Media houses are opting for fully integrated Artificial Intelligence (AI) and Machine Learning (ML) technologies to unlock the value of their content and data lakes. AI is the engineering of making intelligent machines and programs. It predominantly came to notice in the 1970s and 80s. It was followed by ML in the 1990s and is still used in most parts of the industry.
The ability of the system to learn without being explicitly programmed, is what makes this technology widely accommodating. 2010 witnessed the concept of Deep Learning, which is a sub-field of ML, and is concerned with algorithms inspired by the structure and function of the brain, called artificial neural networks.
ML AIDED CONTENT CREATION
Can content ever create itself? ML aided content creation involves many factors, like colour correction, scene extraction, highlights creation, automated editing, conformance/compliance and performance optimisation. Caption generation for photos and videos, translations in a set of languages and automatic narration generation are also possible with ML. Graphical functionalities like roto/depth detection, 3D conversions aid in enhancing the quality of the output. Additionally, real-time lip sync of CG models and VFX bidding is also supported by ML. Sub-title creation and its translation is auto-aided by ML.
For data driven image colourisation, the system uses AI to colourise a grey-scale image, thus, providing the capability for generating multiple plausible colourised versions. Face recognition through automated meta-data tagging and extraction, person-in-scene detection and person-in-picture tracking are all feasible with the use of intelligence. It also facilitates logo detection, text extraction and speech-to-text conversion. The person-in-scene tracking is especially useful during sports highlights, for instance, tracking the person who hit the goal during a football match.
Another aspect of ML is contextual search and advertisements, which uses the user’s age, emotion, story, geographical region, content execution and character to generate content, and eventually TRP.
The inputs to ML are sentiment analysis along with viewing patterns of consumers. These are applied for content discoverability, recommendations, personalised dynamic ad-insertions and content production investment decisions. In summary, there is no best-way to execute ML in a business. Yet, consider best-of-the-breed toolset for each task. It is important to not get swamped by just platform in a ‘box’.
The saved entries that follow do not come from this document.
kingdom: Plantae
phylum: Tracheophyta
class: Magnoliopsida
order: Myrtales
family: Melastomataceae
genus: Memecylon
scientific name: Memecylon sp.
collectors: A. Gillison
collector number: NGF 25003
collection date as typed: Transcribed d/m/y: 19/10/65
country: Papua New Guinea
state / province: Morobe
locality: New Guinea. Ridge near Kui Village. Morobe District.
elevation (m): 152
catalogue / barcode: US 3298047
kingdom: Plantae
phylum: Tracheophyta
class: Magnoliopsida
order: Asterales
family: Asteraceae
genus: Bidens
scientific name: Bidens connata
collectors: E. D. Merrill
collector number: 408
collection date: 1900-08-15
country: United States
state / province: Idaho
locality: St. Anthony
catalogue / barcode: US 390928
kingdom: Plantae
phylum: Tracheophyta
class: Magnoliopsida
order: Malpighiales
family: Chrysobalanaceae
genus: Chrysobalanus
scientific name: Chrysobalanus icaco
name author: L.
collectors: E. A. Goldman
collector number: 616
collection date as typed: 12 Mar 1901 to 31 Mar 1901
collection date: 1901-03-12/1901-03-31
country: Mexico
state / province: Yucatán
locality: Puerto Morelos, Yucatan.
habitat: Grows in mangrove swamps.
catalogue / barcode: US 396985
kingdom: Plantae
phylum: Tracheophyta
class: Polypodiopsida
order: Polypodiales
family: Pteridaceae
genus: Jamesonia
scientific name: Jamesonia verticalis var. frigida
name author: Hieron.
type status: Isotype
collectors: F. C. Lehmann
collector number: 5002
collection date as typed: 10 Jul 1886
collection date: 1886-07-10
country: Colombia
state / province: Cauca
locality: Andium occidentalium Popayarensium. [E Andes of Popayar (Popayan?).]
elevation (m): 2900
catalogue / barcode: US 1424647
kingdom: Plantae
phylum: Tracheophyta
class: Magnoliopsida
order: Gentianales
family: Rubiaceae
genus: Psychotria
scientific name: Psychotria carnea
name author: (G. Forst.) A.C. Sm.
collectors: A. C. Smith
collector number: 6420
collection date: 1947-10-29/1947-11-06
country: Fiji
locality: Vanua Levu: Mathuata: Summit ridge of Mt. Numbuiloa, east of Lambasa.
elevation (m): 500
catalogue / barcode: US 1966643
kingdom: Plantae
Integrating the content lake with ML, and the security (of content lake as well as means by which service providers/applications access content) holds utmost importance. Also, selection of the cloud platform can be chosen on the basis of the eco-system on which the company thrives. The workflow and the flywheel best suited for one’s business, should be built in accordance with the company’s requirements and priorities, with augmented ‘human’ element being of key essence.
The future belongs to those who are swift at accommodating new fads, and getting done with redundant technologies. As organisations in every sector clamber to deploy ML in practical instances, the big players have been taking advantage of advanced algorithms and personalisation for some time now. AI is the answer to some grim challenges hurled at the media industry, since it can be used to analyse the appetite of the target audience. While it looks like the next big revolution, accompanying this technology with cloud services, is a double-whammy for a media house, and a sure road to success. Realise. Re-invent.